» **Exercise data**:

#####

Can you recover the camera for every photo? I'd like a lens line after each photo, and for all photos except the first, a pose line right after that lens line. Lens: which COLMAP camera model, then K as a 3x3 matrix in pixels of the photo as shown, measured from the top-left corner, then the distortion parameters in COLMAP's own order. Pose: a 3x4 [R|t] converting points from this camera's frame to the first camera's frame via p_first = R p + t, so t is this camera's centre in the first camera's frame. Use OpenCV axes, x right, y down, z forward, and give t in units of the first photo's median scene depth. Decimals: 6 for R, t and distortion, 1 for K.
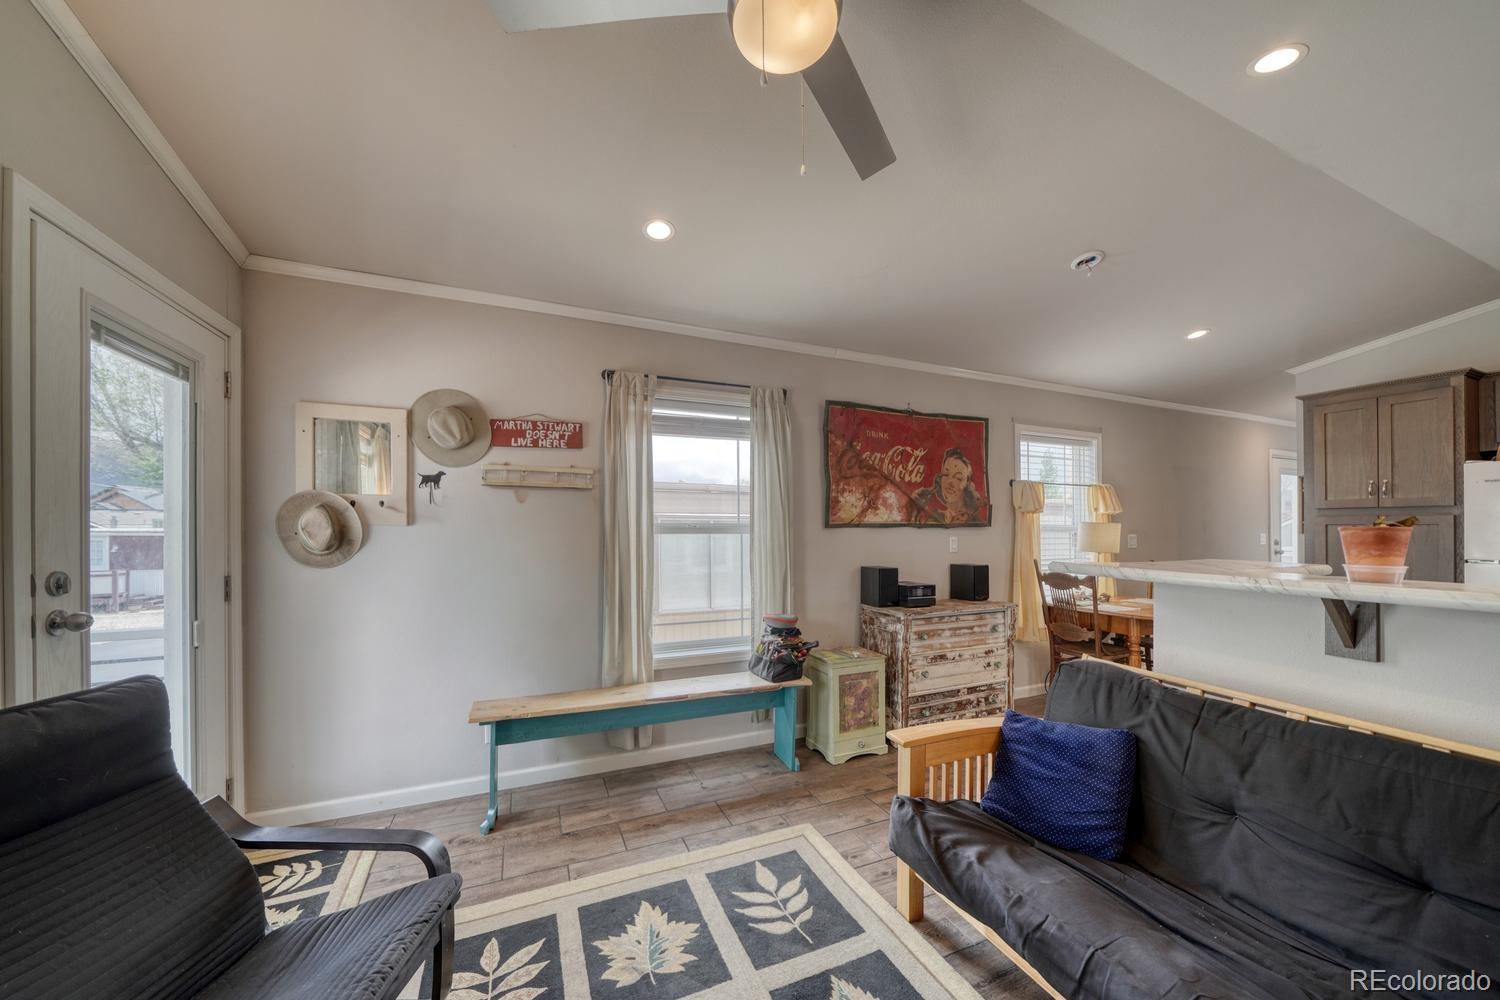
lens RADIAL K [[536.0, 0, 748.6], [0, 536.0, 528.7], [0, 0, 1]] dist [-0.000530, -0.000115]
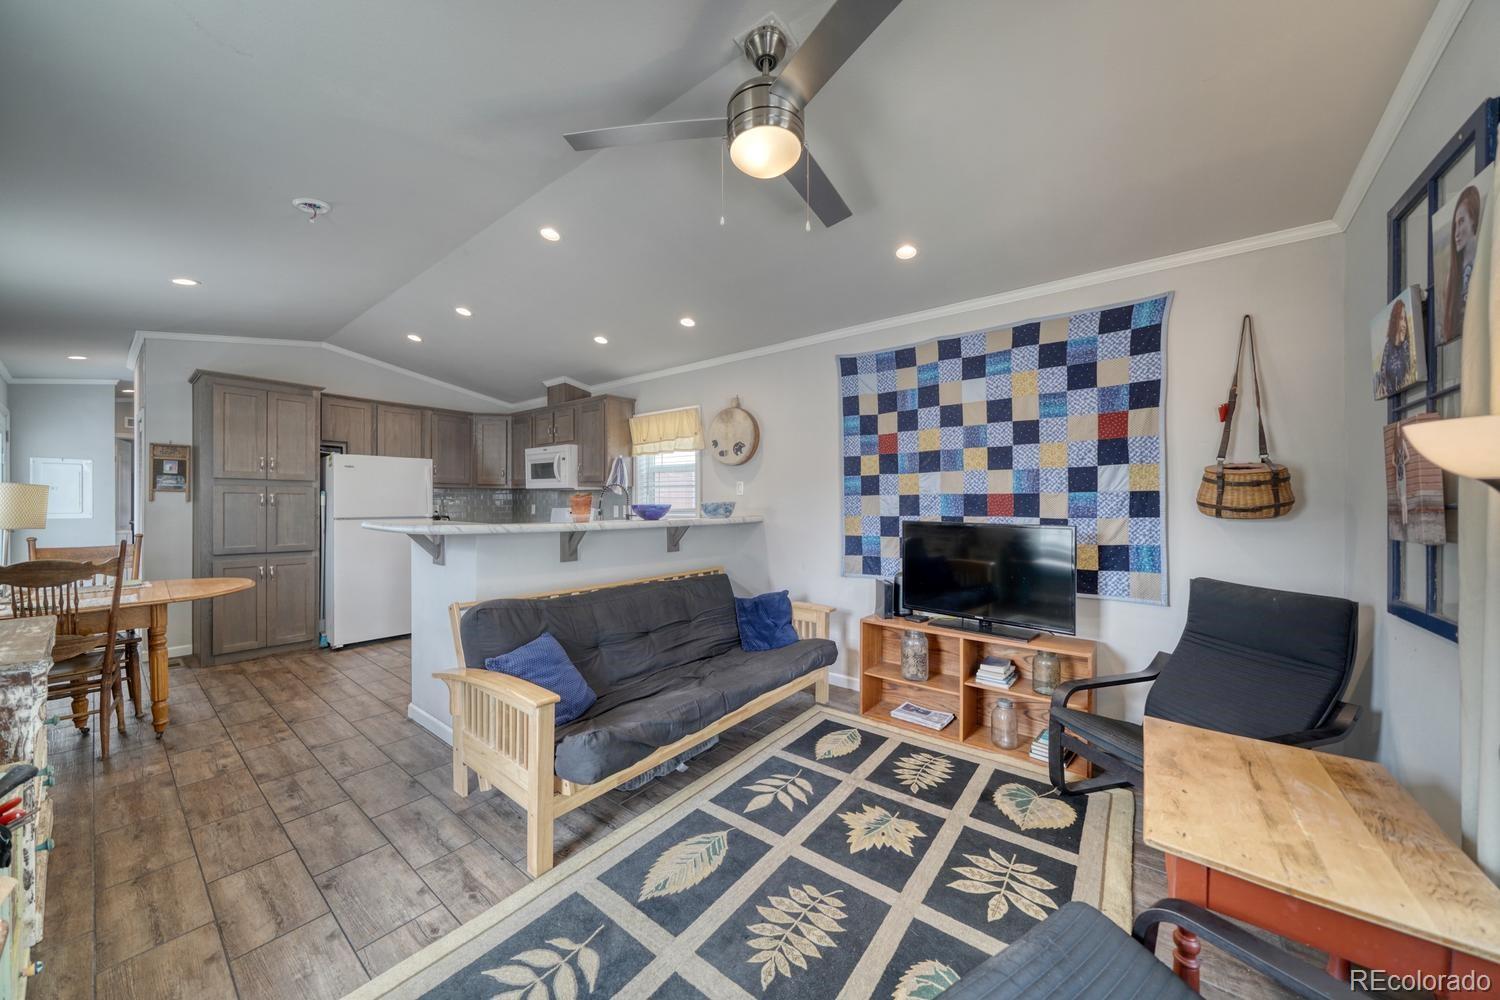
lens RADIAL K [[508.7, 0, 741.1], [0, 508.7, 499.7], [0, 0, 1]] dist [-0.001110, -0.000020]
pose [[-0.474506, 0.000229, 0.880252, -0.344473], [-0.005549, 0.999979, -0.003252, 0.002206], [-0.880235, -0.006427, -0.474495, 0.589762]]
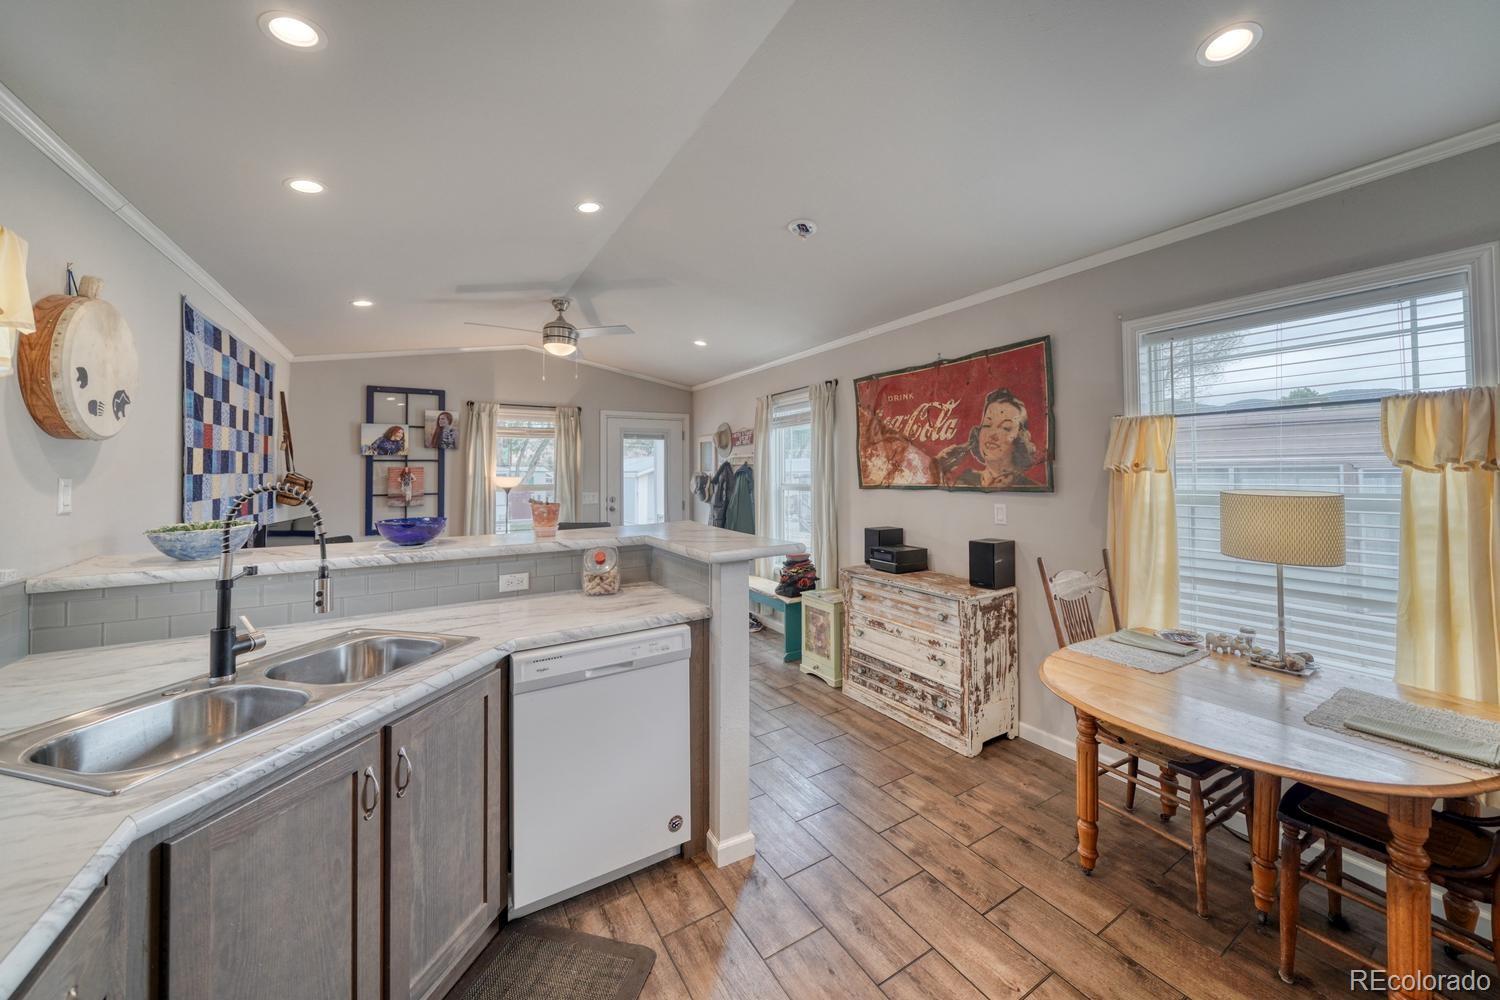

#####

» **Description of the task**: The answer must be the whole listing, word for word, with no pictures in it. Please write it out.

» **Output of the task**:
Can you recover the camera for every photo? I'd like a lens line after each photo, and for all photos except the first, a pose line right after that lens line. Lens: which COLMAP camera model, then K as a 3x3 matrix in pixels of the photo as shown, measured from the top-left corner, then the distortion parameters in COLMAP's own order. Pose: a 3x4 [R|t] converting points from this camera's frame to the first camera's frame via p_first = R p + t, so t is this camera's centre in the first camera's frame. Use OpenCV axes, x right, y down, z forward, and give t in units of the first photo's median scene depth. Decimals: 6 for R, t and distortion, 1 for K.
lens RADIAL K [[536.0, 0, 748.6], [0, 536.0, 528.7], [0, 0, 1]] dist [-0.000530, -0.000115]
lens RADIAL K [[508.7, 0, 741.1], [0, 508.7, 499.7], [0, 0, 1]] dist [-0.001110, -0.000020]
pose [[-0.474506, 0.000229, 0.880252, -0.344473], [-0.005549, 0.999979, -0.003252, 0.002206], [-0.880235, -0.006427, -0.474495, 0.589762]]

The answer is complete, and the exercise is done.